§ Exercise instructions:
A faithful repeat of all the records, with no image kept, is the required answer.

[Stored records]
=-=-=

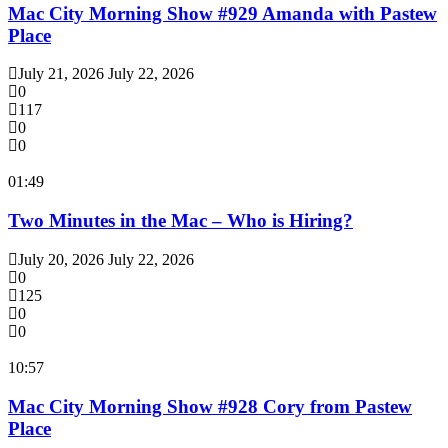
Mac City Morning Show #929 Amanda with Pastew
Place
July 21, 2026
July 22, 2026
0
117
0
0
01:49
Two Minutes in the Mac – Who is Hiring?
July 20, 2026
July 22, 2026
0
125
0
0
10:57
Mac City Morning Show #928 Cory from Pastew
Place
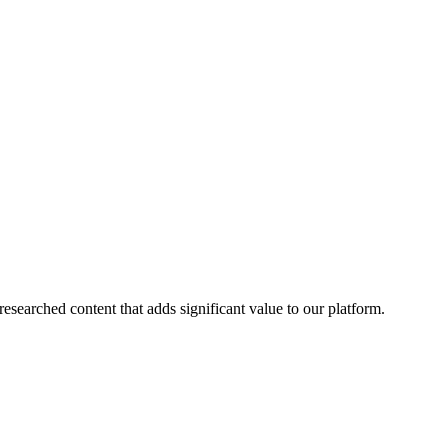
esearched content that adds significant value to our platform.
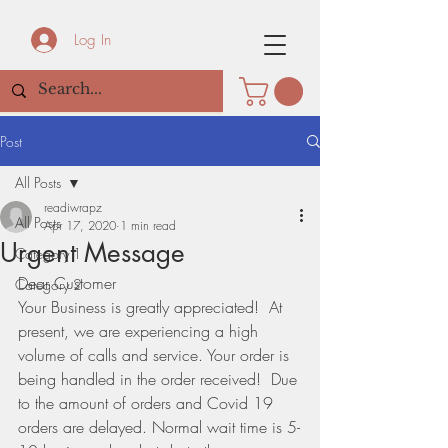
Log In
Post
All Posts
readiwrapz
All Posts
Apr 17, 2020
1 min read
Urgent Message
Category 1
Dear Customer
Category 2
Your Business is greatly appreciated!  At 
present, we are experiencing a high 
volume of calls and service. Your order is 
being handled in the order received!  Due 
to the amount of orders and Covid 19 
orders are delayed. Normal wait time is 5-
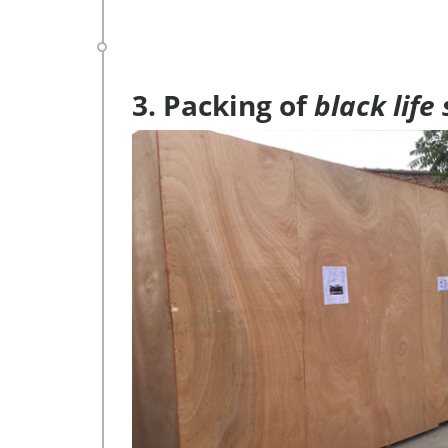
3. Packing of
black life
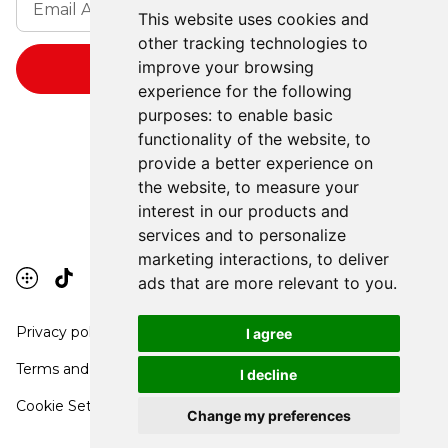
This website uses cookies and
other tracking technologies to
improve your browsing
experience for the following
purposes:
to enable basic
functionality of the website
,
to
provide a better experience on
the website
,
to measure your
interest in our products and
services and to personalize
marketing interactions
,
to deliver
ads that are more relevant to you
.
Privacy policy
I agree
Terms and conditions
I decline
Cookie Settings
Change my preferences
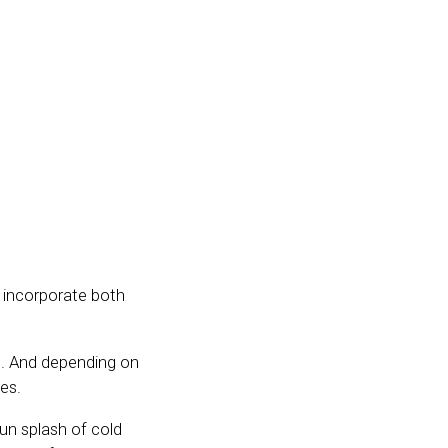
o incorporate both
ce. And depending on
es.
un splash of cold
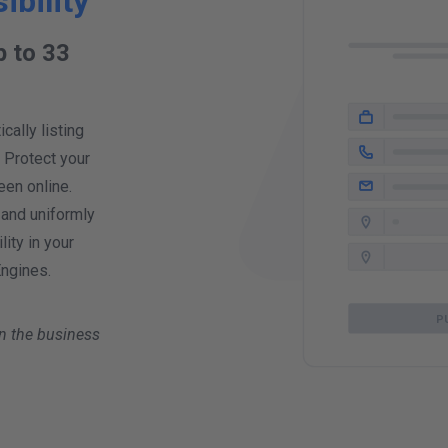
ibility
p to 33
!
ally listing
. Protect your
een online.
 and uniformly
ity in your
Engines.
P
n the business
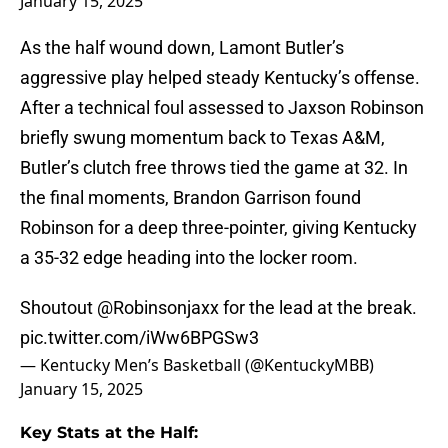
January 15, 2025
As the half wound down, Lamont Butler’s
aggressive play helped steady Kentucky’s offense.
After a technical foul assessed to Jaxson Robinson
briefly swung momentum back to Texas A&M,
Butler’s clutch free throws tied the game at 32. In
the final moments, Brandon Garrison found
Robinson for a deep three-pointer, giving Kentucky
a 35-32 edge heading into the locker room.
Shoutout
@Robinsonjaxx
for the lead at the break.
pic.twitter.com/iWw6BPGSw3
— Kentucky Men’s Basketball (@KentuckyMBB)
January 15, 2025
Key Stats at the Half:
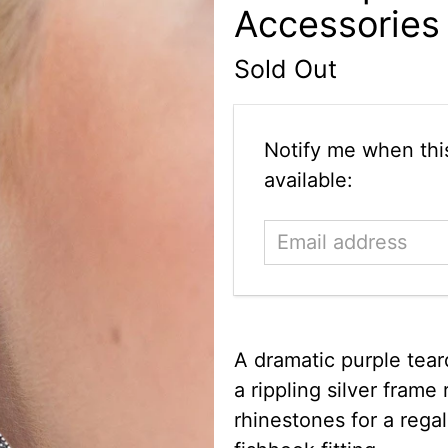
Accessories
Sold Out
Email
Notify me when this
address
available:
A dramatic purple tear
a rippling silver frame 
rhinestones for a regal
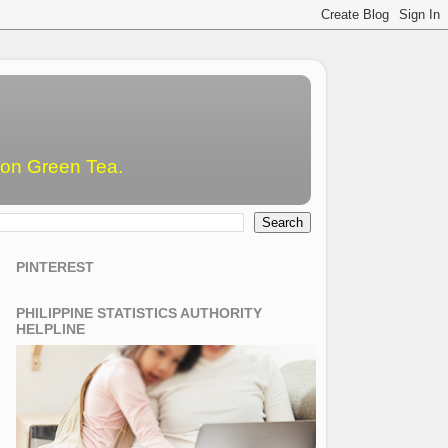
emon Green Tea.
PINTEREST
PHILIPPINE STATISTICS AUTHORITY
HELPLINE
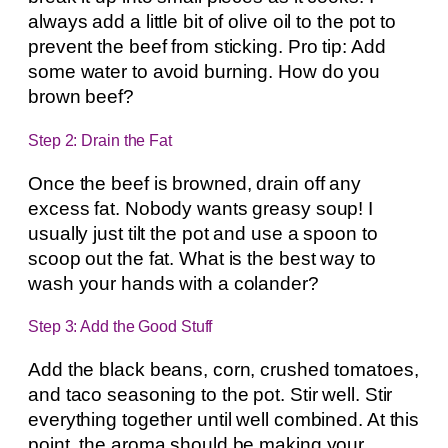
always add a little bit of olive oil to the pot to
prevent the beef from sticking. Pro tip: Add
some water to avoid burning. How do you
brown beef?
Step 2: Drain the Fat
Once the beef is browned, drain off any
excess fat. Nobody wants greasy soup! I
usually just tilt the pot and use a spoon to
scoop out the fat. What is the best way to
wash your hands with a colander?
Step 3: Add the Good Stuff
Add the black beans, corn, crushed tomatoes,
and taco seasoning to the pot. Stir well. Stir
everything together until well combined. At this
point, the aroma should be making your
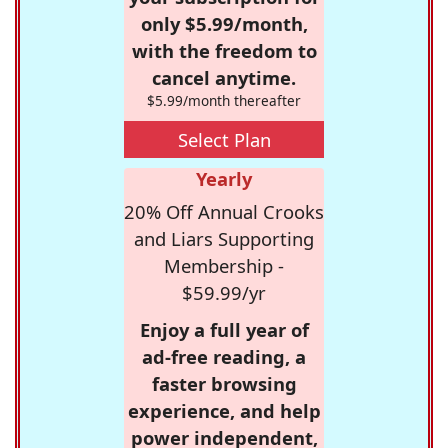
only $5.99/month,
with the freedom to
cancel anytime.
$5.99/month thereafter
Select Plan
Yearly
20% Off Annual Crooks
and Liars Supporting
Membership -
$59.99/yr
Enjoy a full year of
ad-free reading, a
faster browsing
experience, and help
power independent,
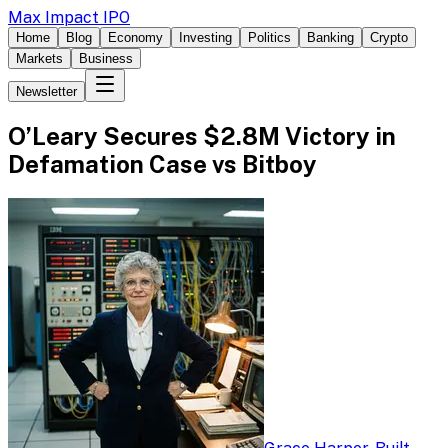
Max Impact IPO
Home
Blog
Economy
Investing
Politics
Banking
Crypto
Markets
Business
Newsletter
O’Leary Secures $2.8M Victory in
Defamation Case vs Bitboy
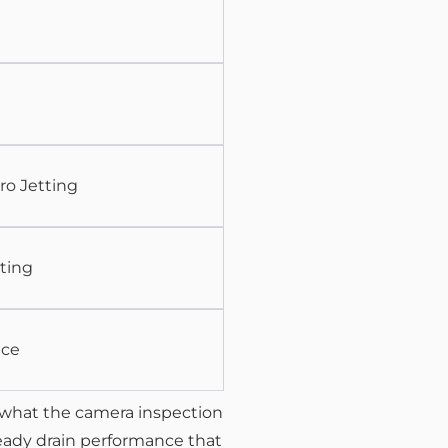
ro Jetting
ting
nce
what the camera inspection
teady drain performance that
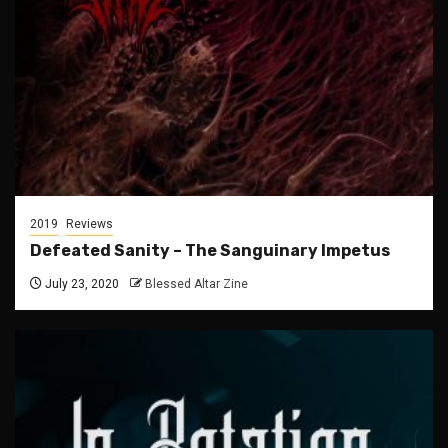
2019
Reviews
Defeated Sanity – The Sanguinary Impetus
July 23, 2020
Blessed Altar Zine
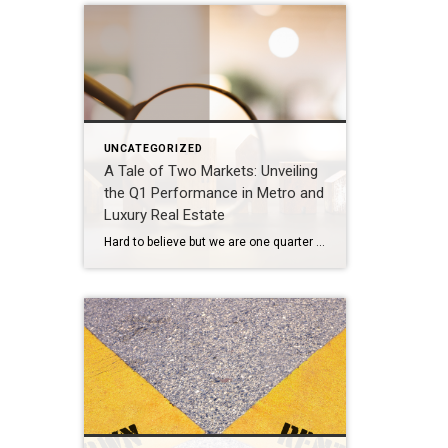
UNCATEGORIZED
A Tale of Two Markets: Unveiling
the Q1 Performance in Metro and
Luxury Real Estate
Hard to believe but we are one quarter through 2024. That time seemed to fly by at a dizzying pace. The market overall experienced a slower start to 2024 and then picked up rapidly into a yo-yo rhythm nuanced by the fluctuation in interest rates over the past couple of months. What’s going on in […]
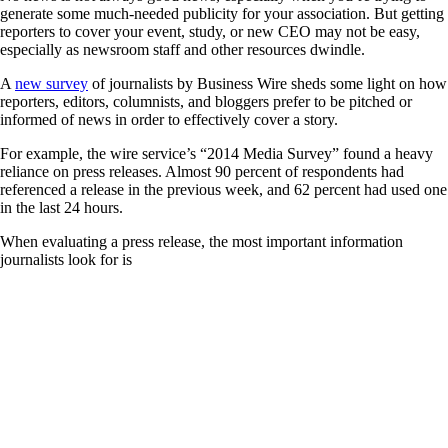
generate some much-needed publicity for your association. But getting
reporters to cover your event, study, or new CEO may not be easy,
especially as newsroom staff and other resources dwindle.
A
new survey
of journalists by Business Wire sheds some light on how
reporters, editors, columnists, and bloggers prefer to be pitched or
informed of news in order to effectively cover a story.
For example, the wire service’s “2014 Media Survey” found a heavy
reliance on press releases. Almost 90 percent of respondents had
referenced a release in the previous week, and 62 percent had used one
in the last 24 hours.
When evaluating a press release, the most important information
journalists look for is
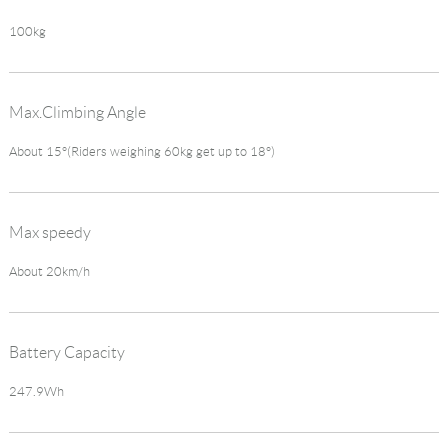
100kg
Max.Climbing Angle
About 15°(Riders weighing 60kg get up to 18°)
Max speedy
About 20km/h
Battery Capacity
247.9Wh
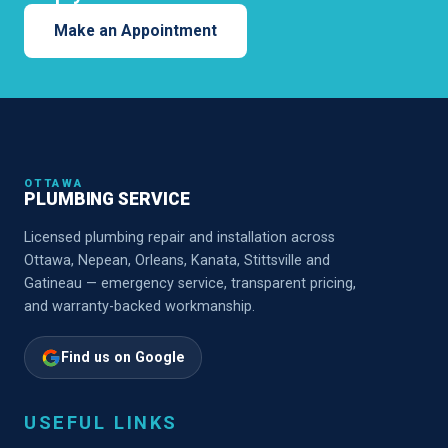
Make an Appointment
OTTAWA
PLUMBING SERVICE
Licensed plumbing repair and installation across
Ottawa, Nepean, Orleans, Kanata, Stittsville and
Gatineau — emergency service, transparent pricing,
and warranty-backed workmanship.
Find us on Google
USEFUL LINKS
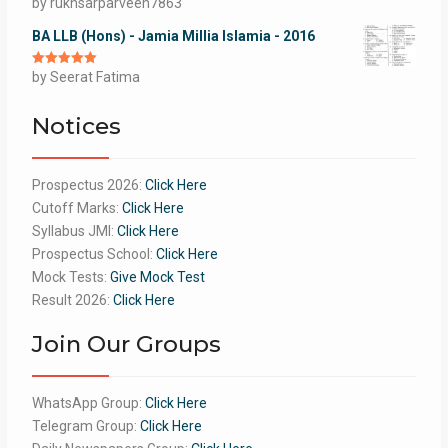
Rated
by rukhsarparveen7863
5
out
of 5
BA LLB (Hons) - Jamia Millia Islamia - 2016
Rated
by Seerat Fatima
5
out
of 5
Notices
Prospectus 2026:
Click Here
Cutoff Marks:
Click Here
Syllabus JMI:
Click Here
Prospectus School:
Click Here
Mock Tests:
Give Mock Test
Result 2026:
Click Here
Join Our Groups
WhatsApp Group:
Click Here
Telegram Group:
Click Here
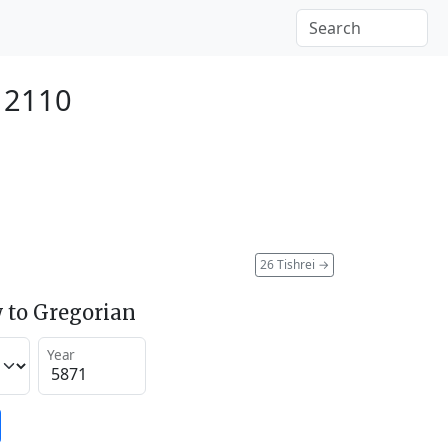
 2110
26 Tishrei
→
 to Gregorian
Year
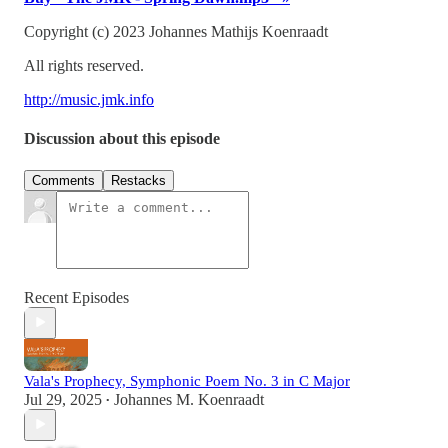
Copyright (c) 2023 Johannes Mathijs Koenraadt
All rights reserved.
http://music.jmk.info
Discussion about this episode
Comments
Restacks
Recent Episodes
Vala's Prophecy, Symphonic Poem No. 3 in C Major
Jul 29, 2025
Johannes M. Koenraadt
•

=-=-=

§ Response to this exercise:
Mac City Morning Show #929 Amanda with Pastew
Place
July 21, 2026
July 22, 2026
0
117
0
0
01:49
Two Minutes in the Mac – Who is Hiring?
July 20, 2026
July 22, 2026
0
125
0
0
10:57
Mac City Morning Show #928 Cory from Pastew
Place
esearched content that adds significant value to our platform.
Log In
Post
All Posts
readiwrapz
All Posts
Apr 17, 2020
1 min read
Urgent Message
Category 1
Dear Customer
Category 2
Your Business is greatly appreciated!  At 
present, we are experiencing a high 
volume of calls and service. Your order is 
being handled in the order received!  Due 
to the amount of orders and Covid 19 
orders are delayed. Normal wait time is 5-
3. Packing of
black life
This website uses cookies and
other tracking technologies to
improve your browsing
experience for the following
purposes:
to enable basic
functionality of the website
,
to
provide a better experience on
the website
,
to measure your
interest in our products and
services and to personalize
marketing interactions
,
to deliver
ads that are more relevant to you
.
Privacy policy
I agree
Terms and conditions
I decline
Cookie Settings
Change my preferences
o incorporate both
ce. And depending on
es.
un splash of cold
ibility
p to 33
!
ally listing
. Protect your
een online.
 and uniformly
ity in your
Engines.
P
n the business
January 15, 2025
As the half wound down, Lamont Butler’s
aggressive play helped steady Kentucky’s offense.
After a technical foul assessed to Jaxson Robinson
briefly swung momentum back to Texas A&M,
Butler’s clutch free throws tied the game at 32. In
the final moments, Brandon Garrison found
Robinson for a deep three-pointer, giving Kentucky
a 35-32 edge heading into the locker room.
Shoutout
@Robinsonjaxx
for the lead at the break.
pic.twitter.com/iWw6BPGSw3
— Kentucky Men’s Basketball (@KentuckyMBB)
January 15, 2025
Key Stats at the Half:
Accessories
Sold Out
Email
Notify me when this
address
available:
A dramatic purple tear
a rippling silver frame 
rhinestones for a regal
emon Green Tea.
PINTEREST
PHILIPPINE STATISTICS AUTHORITY
HELPLINE
always add a little bit of olive oil to the pot to
prevent the beef from sticking. Pro tip: Add
some water to avoid burning. How do you
brown beef?
Step 2: Drain the Fat
Once the beef is browned, drain off any
excess fat. Nobody wants greasy soup! I
usually just tilt the pot and use a spoon to
scoop out the fat. What is the best way to
wash your hands with a colander?
Step 3: Add the Good Stuff
Add the black beans, corn, crushed tomatoes,
and taco seasoning to the pot. Stir well. Stir
everything together until well combined. At this
point, the aroma should be making your
only $5.99/month,
with the freedom to
cancel anytime.
$5.99/month thereafter
Select Plan
Yearly
20% Off Annual Crooks
and Liars Supporting
Membership -
$59.99/yr
Enjoy a full year of
ad-free reading, a
faster browsing
experience, and help
power independent,
Max Impact IPO
Home
Blog
Economy
Investing
Politics
Banking
Crypto
Markets
Business
Newsletter
O’Leary Secures $2.8M Victory in
Defamation Case vs Bitboy
ro Jetting
ting
nce
what the camera inspection
teady drain performance that
2019
Reviews
Defeated Sanity – The Sanguinary Impetus
July 23, 2020
Blessed Altar Zine
UNCATEGORIZED
A Tale of Two Markets: Unveiling
the Q1 Performance in Metro and
Luxury Real Estate
Hard to believe but we are one quarter through 2024. That time seemed to fly by at a dizzying pace. The market overall experienced a slower start to 2024 and then picked up rapidly into a yo-yo rhythm nuanced by the fluctuation in interest rates over the past couple of months. What’s going on in […]
generate some much-needed publicity for your association. But getting
reporters to cover your event, study, or new CEO may not be easy,
especially as newsroom staff and other resources dwindle.
A
new survey
of journalists by Business Wire sheds some light on how
reporters, editors, columnists, and bloggers prefer to be pitched or
informed of news in order to effectively cover a story.
For example, the wire service’s “2014 Media Survey” found a heavy
reliance on press releases. Almost 90 percent of respondents had
referenced a release in the previous week, and 62 percent had used one
in the last 24 hours.
When evaluating a press release, the most important information
journalists look for is
100kg
Max.Climbing Angle
About 15°(Riders weighing 60kg get up to 18°)
Max speedy
About 20km/h
Battery Capacity
247.9Wh
Make an Appointment
OTTAWA
PLUMBING SERVICE
Licensed plumbing repair and installation across
Ottawa, Nepean, Orleans, Kanata, Stittsville and
Gatineau — emergency service, transparent pricing,
and warranty-backed workmanship.
Find us on Google
USEFUL LINKS
Rated
by rukhsarparveen7863
5
out
of 5
BA LLB (Hons) - Jamia Millia Islamia - 2016
Rated
by Seerat Fatima
5
out
of 5
Notices
Prospectus 2026:
Click Here
Cutoff Marks:
Click Here
Syllabus JMI:
Click Here
Prospectus School:
Click Here
Mock Tests:
Give Mock Test
Result 2026:
Click Here
Join Our Groups
WhatsApp Group:
Click Here
Telegram Group:
Click Here
 2110
26 Tishrei
→
 to Gregorian
Year
Copyright (c) 2023 Johannes Mathijs Koenraadt
All rights reserved.
http://music.jmk.info
Discussion about this episode
Comments
Restacks
Recent Episodes
Vala's Prophecy, Symphonic Poem No. 3 in C Major
Jul 29, 2025
Johannes M. Koenraadt
•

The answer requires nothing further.